When I travel from the city
and enter the wilds, I feel the wild 
rise up inside me. I am a simple man,
I envy dogs, have little evidence
for my studies, save for papers. Travel
carries me to landscapes without trees,
new-island types, all grit, cooling.
I reason up the processes. Being 
a person seems possible there. When women 
grace my island with their nudity, I lead
the circling dogs away with bits of fruit
I found in the shallow waters. The fact 
of fruit’s evening return alone 
is enough to keep me from madness. Women 
dress themselves, build individual rafts 
I cannot board. Come evening the shore fruit disappears 
I'll have to hunt the dogs, I know.

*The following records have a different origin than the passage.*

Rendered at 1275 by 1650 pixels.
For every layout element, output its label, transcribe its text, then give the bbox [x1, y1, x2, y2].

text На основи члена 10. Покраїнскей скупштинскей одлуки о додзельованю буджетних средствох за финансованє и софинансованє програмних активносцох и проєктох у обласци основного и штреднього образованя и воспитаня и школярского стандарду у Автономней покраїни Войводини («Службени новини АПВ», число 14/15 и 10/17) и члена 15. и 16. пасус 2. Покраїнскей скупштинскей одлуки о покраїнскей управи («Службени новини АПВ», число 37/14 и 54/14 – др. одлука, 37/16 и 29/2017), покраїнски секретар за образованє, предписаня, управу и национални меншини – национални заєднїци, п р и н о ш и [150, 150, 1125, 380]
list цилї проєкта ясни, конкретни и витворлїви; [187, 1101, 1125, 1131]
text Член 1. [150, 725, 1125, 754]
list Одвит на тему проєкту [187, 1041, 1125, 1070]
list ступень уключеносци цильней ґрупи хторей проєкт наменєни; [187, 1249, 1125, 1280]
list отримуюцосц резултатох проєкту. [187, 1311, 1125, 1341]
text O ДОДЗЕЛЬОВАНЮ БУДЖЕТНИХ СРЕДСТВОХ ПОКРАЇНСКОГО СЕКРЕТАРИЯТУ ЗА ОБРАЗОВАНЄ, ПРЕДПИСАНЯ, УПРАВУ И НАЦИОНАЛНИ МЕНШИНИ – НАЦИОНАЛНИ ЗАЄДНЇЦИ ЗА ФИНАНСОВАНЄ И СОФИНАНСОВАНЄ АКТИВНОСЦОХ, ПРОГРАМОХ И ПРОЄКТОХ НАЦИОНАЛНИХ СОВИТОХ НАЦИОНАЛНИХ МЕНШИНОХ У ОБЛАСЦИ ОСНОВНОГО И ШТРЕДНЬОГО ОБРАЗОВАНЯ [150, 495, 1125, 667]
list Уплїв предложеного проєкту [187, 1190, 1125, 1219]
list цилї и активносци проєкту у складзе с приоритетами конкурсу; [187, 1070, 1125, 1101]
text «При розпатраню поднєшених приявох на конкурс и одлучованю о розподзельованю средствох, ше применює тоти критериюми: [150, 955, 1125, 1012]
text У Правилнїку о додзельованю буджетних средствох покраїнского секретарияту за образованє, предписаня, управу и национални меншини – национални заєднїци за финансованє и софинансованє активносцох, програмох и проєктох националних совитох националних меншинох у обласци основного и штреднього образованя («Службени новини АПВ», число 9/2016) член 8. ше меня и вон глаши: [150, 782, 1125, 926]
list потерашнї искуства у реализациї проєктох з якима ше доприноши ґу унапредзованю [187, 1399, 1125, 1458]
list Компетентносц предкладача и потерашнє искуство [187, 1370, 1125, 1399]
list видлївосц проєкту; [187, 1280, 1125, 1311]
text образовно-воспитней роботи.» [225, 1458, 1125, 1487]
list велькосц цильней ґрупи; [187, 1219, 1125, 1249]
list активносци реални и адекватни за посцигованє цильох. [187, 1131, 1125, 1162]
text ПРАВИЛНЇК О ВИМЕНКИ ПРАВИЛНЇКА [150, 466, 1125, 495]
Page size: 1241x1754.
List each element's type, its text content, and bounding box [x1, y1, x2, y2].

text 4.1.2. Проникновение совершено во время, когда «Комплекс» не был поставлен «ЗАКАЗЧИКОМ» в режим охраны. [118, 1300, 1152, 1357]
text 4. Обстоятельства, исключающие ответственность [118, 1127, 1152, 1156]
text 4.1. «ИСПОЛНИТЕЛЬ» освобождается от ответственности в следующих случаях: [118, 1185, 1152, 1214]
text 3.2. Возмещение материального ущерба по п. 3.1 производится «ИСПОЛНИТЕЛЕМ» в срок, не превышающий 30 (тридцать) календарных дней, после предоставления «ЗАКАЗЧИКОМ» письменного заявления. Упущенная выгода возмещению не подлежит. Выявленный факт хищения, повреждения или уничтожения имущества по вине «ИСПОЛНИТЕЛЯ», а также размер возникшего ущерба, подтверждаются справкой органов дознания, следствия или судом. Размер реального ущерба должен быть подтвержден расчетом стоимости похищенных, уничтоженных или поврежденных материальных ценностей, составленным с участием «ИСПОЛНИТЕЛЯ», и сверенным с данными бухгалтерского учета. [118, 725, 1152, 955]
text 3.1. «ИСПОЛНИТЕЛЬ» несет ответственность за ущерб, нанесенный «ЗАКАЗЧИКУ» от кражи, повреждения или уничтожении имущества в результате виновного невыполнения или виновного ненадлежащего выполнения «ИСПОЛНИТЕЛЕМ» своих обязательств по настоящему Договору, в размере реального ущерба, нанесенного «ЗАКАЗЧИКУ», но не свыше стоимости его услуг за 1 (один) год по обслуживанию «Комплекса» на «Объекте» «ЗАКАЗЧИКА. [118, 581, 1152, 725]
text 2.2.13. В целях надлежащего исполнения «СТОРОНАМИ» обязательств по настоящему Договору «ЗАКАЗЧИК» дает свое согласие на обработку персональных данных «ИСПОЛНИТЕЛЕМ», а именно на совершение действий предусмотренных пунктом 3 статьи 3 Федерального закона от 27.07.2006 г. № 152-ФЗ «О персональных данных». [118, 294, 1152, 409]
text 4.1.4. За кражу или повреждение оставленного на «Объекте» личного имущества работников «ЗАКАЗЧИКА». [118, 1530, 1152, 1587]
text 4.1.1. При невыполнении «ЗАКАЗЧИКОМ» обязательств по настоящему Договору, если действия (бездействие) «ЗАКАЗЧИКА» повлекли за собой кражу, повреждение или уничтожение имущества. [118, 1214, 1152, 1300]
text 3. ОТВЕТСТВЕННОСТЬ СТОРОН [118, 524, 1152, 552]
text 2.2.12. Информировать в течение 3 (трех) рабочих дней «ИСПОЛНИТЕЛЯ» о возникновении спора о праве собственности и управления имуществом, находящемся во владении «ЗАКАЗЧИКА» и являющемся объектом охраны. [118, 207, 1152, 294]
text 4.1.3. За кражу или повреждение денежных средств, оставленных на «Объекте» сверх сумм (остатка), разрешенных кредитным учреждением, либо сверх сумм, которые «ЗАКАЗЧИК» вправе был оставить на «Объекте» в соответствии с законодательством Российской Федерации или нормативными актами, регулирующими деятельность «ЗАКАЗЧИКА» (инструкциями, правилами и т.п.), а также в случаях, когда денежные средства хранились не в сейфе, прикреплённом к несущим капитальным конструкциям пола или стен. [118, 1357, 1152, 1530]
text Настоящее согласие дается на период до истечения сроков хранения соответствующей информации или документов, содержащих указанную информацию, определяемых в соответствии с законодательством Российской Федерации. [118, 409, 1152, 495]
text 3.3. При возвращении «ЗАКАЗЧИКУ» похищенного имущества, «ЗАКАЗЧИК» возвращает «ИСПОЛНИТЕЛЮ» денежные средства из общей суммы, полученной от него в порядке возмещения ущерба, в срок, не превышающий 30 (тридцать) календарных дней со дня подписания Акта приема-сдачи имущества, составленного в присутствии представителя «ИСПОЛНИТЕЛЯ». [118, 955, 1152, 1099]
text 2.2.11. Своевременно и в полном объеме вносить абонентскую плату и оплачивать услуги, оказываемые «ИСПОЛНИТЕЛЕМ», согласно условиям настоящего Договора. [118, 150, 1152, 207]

All of them 
are male. In place of fruit, silver chalices 
wash ashore in fragile paper boxes 
carrying nothing to drink or use. 
From a dryness I begin drafting 
the stone island’s autobiography 
on scraps I tore from the chalice-boxes. 
The island’s narrative is divided 
into three arbitrary periods. 
One: underwater. Two: the young island 
attends arts college in a small city 
on scholarship. There he experiments 
with altitude, discovers a passion 
for early modernist abstraction but 
fails to write insightful criticism. 
He understands the opportunities 
his youth affords as irretrievable.
Three: arrival of trees. I toil in haste
to record the final passage, the third
is proving a challenge to reconcile
with the prior two as night
without the dogs nearby is awful cold 
and my stack of paper scraps is shrinking, 
having been some time since the last chalice.